PASSAGE GIVEN |
------------------------------------------------------------------------

# drop checker not changing color?



## df001 (Nov 13, 2007)

I'm a bit confused

I did my usualy weekly WC on my tank yesterday, as part of the WC I remove the drop checker, clean it, add 3 drops of API ph, and 3ml of 4dkh and re-install.

normally within an hour or two it changes color to reflect the co2, a nice healthy green.

as of this morning, its still a lovely blue. so I decided maybe I messed up? and re-moved, cleaned, refilled (I always rinse it using distilled water prior to filling).
a few hours later is still blue?!

so I started looking at the co2 setup, bubble counter is fine, same rate as before, the whole system appears to be working fine.

The only thing that I can think of is I added two new bulbs last week, and two new bulbs yesterday, would the extra intensity of new bulbs really make that much of a difference to keep the co2 level so low? (it was bright green prior to the WC)


----------



## df001 (Nov 13, 2007)

ok now i'm extremely confused, its gone back to bright green again... *shrug* its never taken this long before to equalize... tank seems fine levels seem fine good enough


----------



## Kenny (Aug 19, 2012)

That's odd. What kind of bulbs are these? You didn't change the rate of CO2correct? Seems like CO2 levels are less than your normal readings, so perhaps it's being used up more due to any number of factors.

4kdh: by the way, I posted in the classified. I'm in need of acquiring some, may I ask, where did you get your's? I unfortunately, don't have the scale to weigh out the tiny amount NaHCO3 needed.

------------------------------------------------------------------------

GIVEN EXERCISE A | Check each statement against the drop checker thread. For each, answer yes or no and quote the words that decide it. (i) When refilling the drop checker, the poster adds 3 drops of API pH and 3ml of 4dkh. (ii) The bubble counter showed a lower rate than before. (iii) The poster rinses the drop checker with tap water before filling it.

------------------------------------------------------------------------

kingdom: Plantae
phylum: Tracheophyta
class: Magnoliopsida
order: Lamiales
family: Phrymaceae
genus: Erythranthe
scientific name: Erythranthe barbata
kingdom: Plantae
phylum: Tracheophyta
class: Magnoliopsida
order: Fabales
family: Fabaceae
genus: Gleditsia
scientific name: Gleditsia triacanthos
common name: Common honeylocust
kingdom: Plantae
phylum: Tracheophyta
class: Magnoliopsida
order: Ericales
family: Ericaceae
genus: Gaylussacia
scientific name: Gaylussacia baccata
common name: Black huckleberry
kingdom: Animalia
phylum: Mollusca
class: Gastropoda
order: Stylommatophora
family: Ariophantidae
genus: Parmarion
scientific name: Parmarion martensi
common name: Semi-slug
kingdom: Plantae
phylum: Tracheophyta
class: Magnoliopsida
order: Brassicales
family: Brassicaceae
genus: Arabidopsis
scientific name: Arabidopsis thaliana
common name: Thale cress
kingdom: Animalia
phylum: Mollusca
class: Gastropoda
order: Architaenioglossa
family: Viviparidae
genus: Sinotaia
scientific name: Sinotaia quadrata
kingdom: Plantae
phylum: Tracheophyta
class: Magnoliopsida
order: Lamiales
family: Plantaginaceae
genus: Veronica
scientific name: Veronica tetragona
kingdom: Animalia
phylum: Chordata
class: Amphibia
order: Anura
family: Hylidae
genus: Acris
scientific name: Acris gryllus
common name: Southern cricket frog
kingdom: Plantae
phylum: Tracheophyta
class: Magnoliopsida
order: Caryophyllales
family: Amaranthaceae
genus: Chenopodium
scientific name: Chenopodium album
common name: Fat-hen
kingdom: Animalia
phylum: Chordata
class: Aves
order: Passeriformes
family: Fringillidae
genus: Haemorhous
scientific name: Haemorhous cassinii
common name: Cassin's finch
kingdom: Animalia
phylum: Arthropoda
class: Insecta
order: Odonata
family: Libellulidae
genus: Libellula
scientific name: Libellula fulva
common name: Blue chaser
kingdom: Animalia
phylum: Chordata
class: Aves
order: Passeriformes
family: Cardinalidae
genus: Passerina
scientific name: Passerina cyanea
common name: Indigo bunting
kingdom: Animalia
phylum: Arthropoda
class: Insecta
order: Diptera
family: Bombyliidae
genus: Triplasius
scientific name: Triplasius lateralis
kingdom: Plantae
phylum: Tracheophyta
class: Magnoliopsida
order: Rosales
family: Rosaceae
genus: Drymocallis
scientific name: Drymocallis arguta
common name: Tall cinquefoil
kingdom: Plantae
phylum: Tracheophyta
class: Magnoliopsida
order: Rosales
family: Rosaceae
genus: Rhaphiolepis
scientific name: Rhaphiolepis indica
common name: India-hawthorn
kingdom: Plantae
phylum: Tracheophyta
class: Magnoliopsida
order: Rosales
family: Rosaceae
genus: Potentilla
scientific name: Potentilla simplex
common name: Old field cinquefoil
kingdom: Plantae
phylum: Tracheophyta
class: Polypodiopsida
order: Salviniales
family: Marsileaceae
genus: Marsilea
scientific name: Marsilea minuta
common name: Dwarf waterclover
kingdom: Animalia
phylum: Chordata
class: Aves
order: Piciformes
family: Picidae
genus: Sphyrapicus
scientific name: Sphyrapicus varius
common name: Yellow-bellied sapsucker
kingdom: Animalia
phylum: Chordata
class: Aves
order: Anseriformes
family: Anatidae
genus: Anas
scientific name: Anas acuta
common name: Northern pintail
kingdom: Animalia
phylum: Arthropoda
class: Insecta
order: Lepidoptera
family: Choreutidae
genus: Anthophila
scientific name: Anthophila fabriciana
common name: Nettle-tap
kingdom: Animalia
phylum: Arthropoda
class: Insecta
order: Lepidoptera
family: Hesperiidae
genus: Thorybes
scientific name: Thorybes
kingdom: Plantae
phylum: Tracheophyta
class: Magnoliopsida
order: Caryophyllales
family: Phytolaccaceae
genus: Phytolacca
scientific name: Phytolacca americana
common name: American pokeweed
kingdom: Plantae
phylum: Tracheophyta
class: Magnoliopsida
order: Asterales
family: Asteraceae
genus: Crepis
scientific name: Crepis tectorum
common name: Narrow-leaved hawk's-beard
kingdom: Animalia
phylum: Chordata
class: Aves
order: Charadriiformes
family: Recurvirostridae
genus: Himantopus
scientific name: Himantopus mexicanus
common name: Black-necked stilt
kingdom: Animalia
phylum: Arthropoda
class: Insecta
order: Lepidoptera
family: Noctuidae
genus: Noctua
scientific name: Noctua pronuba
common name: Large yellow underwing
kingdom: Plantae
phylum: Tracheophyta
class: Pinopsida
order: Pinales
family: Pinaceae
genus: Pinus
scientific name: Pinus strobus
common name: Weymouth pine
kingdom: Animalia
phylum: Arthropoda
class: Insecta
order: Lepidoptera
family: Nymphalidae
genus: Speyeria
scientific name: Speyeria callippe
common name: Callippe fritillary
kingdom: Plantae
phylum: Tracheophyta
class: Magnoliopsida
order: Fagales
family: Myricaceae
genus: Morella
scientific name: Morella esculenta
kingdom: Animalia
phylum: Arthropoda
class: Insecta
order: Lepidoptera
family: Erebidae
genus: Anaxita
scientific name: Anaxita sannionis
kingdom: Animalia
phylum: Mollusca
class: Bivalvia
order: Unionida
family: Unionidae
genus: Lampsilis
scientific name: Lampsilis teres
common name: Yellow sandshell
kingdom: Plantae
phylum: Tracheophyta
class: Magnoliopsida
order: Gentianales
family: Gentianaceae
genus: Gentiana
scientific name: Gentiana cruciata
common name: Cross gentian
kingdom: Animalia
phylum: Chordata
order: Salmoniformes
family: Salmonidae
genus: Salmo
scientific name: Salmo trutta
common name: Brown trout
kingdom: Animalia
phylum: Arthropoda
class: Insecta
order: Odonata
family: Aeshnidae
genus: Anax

------------------------------------------------------------------------

GIVEN EXERCISE B | Duplicate the listing line for line, from its first line down to the line that contains "order: Stylommatophora", with both ends included.

EXERCISE RESULT A |
(i) Yes: "add 3 drops of API ph, and 3ml of 4dkh and re-install."
(ii) No: "bubble counter is fine, same rate as before"
(iii) No: "I always rinse it using distilled water prior to filling"

EXERCISE RESULT B |
kingdom: Plantae
phylum: Tracheophyta
class: Magnoliopsida
order: Lamiales
family: Phrymaceae
genus: Erythranthe
scientific name: Erythranthe barbata
kingdom: Plantae
phylum: Tracheophyta
class: Magnoliopsida
order: Fabales
family: Fabaceae
genus: Gleditsia
scientific name: Gleditsia triacanthos
common name: Common honeylocust
kingdom: Plantae
phylum: Tracheophyta
class: Magnoliopsida
order: Ericales
family: Ericaceae
genus: Gaylussacia
scientific name: Gaylussacia baccata
common name: Black huckleberry
kingdom: Animalia
phylum: Mollusca
class: Gastropoda
order: Stylommatophora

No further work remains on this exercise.